This story is part of a series examining Texas foster care. It looks at who’s involved and affected by what has been deemed a “broken” system.
At the end of 2016, Texas lawmakers agreed that caseworkers at the state’s Child Protective Services agency needed a raise ASAP. It wasn’t a perfect rollout, but a lot of employees wound up with $12,000 more dollars per year.
Earlier this week the Texas Senate approved a budget that increases funding for the state’s child welfare agency and members of the House have tentatively set aside funds for CPS to hire more caseworkers (read more about it here.)
These emergency pay increases are one step toward fixing the state’s struggling foster care system that a judge ruled unconstitutional in December 2015. The fact that caseworkers were overloaded and leaving the agency in droves – to the tune of about 25 percent of caseworkers a year – was a big reason for that decision.
To understand what it’s actually like to be a caseworker in the Texas Foster Care system, the Texas Standard’s Becky Fogel spoke with three caseworkers – two former CPS employees – and a current one.
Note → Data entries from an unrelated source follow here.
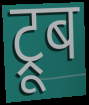
ट्रूब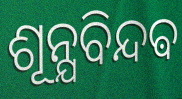
ଶୂନ୍ଯବିନ୍ଦଵ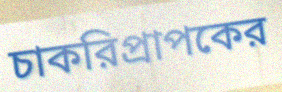
চাকরিপ্রাপকের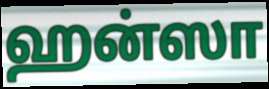
ஹன்ஸா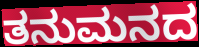
ತನುಮನದ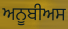
ਅਨੂਬੀਅਸ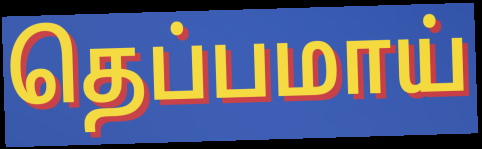
தெப்பமாய்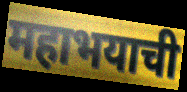
महाभयाची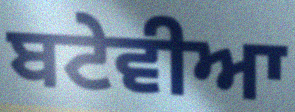
ਬਟੇਵੀਆ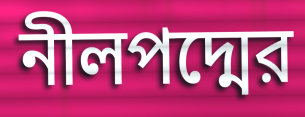
নীলপদ্মের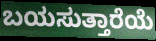
ಬಯಸುತ್ತಾರೆಯೆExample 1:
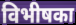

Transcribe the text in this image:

विभीषका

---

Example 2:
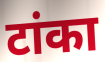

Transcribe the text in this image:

टांका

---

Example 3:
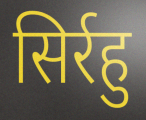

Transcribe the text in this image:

सिर्रहु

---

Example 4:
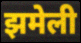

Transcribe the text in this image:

झमेली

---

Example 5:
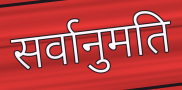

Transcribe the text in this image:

सर्वानुमति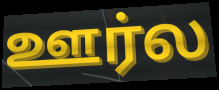
ஊர்லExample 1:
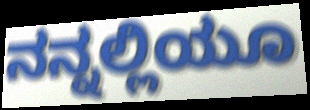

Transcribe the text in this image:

ನನ್ನಲ್ಲಿಯೂ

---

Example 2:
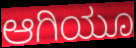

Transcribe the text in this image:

ಆಗಿಯೂ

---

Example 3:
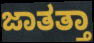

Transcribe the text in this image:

ಜಾತತ್ತಾ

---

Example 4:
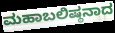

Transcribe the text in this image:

ಮಹಾಬಲಿಷ್ಠನಾದ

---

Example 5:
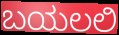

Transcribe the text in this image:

ಬಯಲಲಿ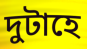
দুটাহে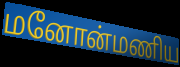
மனோன்மணிய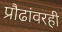
प्रौढांवरहीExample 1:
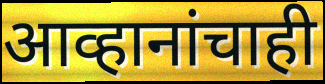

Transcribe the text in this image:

आव्हानांचाही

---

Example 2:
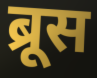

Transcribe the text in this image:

ब्रूस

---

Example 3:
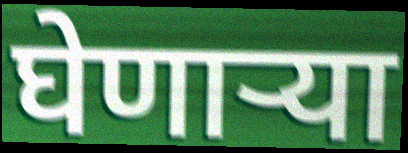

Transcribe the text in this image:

घेणाऱ्या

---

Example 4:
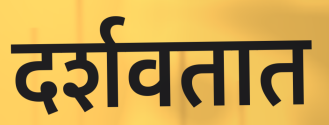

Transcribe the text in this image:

दर्शवतात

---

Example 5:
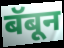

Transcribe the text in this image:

बॅबून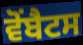
ਵੋਂਬੈਟਸ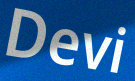
DeviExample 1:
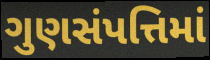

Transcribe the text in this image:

ગુણસંપત્તિમાં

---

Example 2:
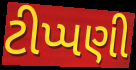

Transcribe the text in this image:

ટીપ્પણી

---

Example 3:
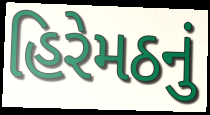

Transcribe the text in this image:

હિરેમઠનું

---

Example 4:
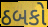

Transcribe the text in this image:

ઠબકો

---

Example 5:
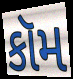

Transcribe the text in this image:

કૉમ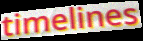
timelines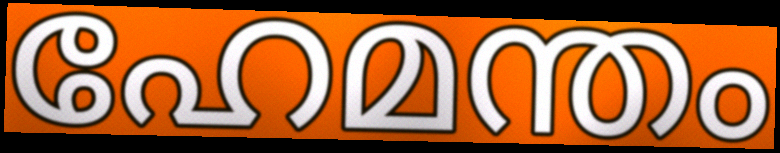
ഹേമന്തം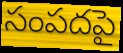
సంపదపైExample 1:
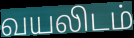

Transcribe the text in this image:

வயலிடம்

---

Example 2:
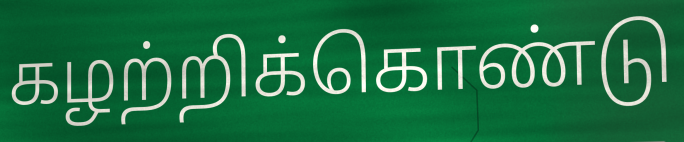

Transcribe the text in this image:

கழற்றிக்கொண்டு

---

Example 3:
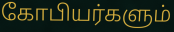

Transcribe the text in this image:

கோபியர்களும்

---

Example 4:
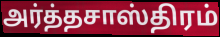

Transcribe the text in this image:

அர்த்தசாஸ்திரம்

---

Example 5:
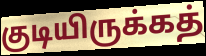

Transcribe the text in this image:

குடியிருக்கத்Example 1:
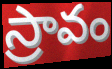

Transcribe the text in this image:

స్రావం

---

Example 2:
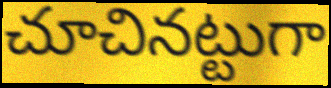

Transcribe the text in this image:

చూచినట్టుగా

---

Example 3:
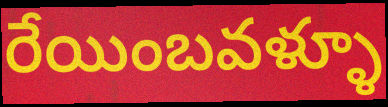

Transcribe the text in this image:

రేయింబవళ్ళూ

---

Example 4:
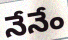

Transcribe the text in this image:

నేనేం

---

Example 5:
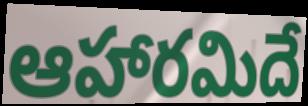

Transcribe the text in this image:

ఆహారమిదేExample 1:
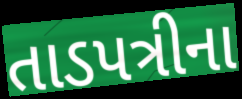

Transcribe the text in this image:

તાડપત્રીના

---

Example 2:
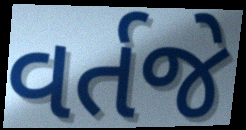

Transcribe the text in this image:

વર્તજે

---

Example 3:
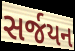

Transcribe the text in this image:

સર્જયન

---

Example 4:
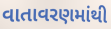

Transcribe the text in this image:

વાતાવરણમાંથી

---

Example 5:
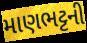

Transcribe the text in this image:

માણભટ્ટની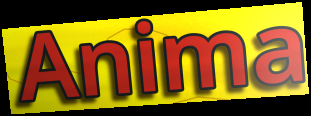
AnimaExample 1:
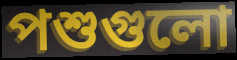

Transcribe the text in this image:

পশুগুলো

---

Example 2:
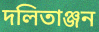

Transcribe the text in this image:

দলিতাঞ্জন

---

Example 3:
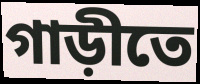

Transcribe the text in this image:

গাড়ীতে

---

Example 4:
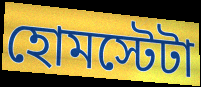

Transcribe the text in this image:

হোমস্টেটা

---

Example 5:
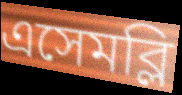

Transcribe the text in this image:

এসেমব্লিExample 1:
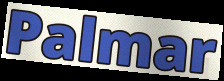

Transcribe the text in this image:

Palmar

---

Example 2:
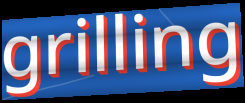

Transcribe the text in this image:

grilling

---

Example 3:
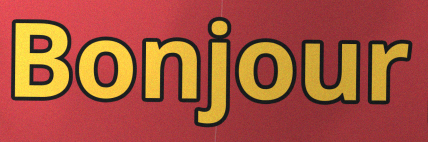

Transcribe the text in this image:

Bonjour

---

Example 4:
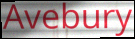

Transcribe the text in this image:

Avebury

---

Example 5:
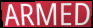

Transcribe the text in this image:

ARMED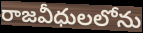
రాజవీధులలోను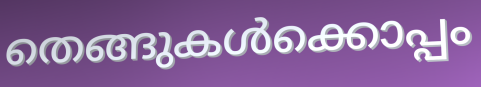
തെങ്ങുകൾക്കൊപ്പം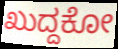
ಖುದ್ದಕೋ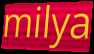
milya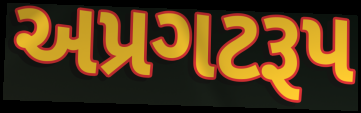
અપ્રગટરૂપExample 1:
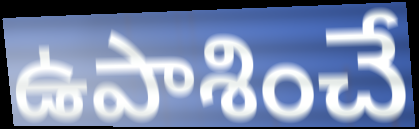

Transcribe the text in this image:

ఉపాశించే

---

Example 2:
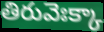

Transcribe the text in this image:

తిరువెఃక్కా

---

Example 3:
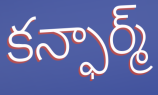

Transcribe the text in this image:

కన్ఫార్మ్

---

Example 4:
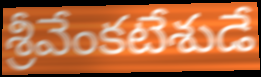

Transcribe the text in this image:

శ్రీవేంకటేశుడే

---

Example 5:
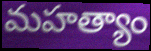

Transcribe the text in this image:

మహత్యాం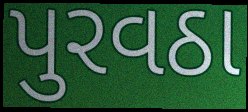
પુરવઠા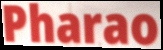
Pharao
What she heard from all of them was that they really loved their jobs, but the work is tough.
Dimple Patel, TexProtects – Texas Association for the Protection of Children
I was 22 years old when I went to work at CPS. It was my first job out of college. I started in 2005, in Dallas County. I was an investigator and I did that for nine years. For the first six years I was an investigator and then the last three I was a supervisor.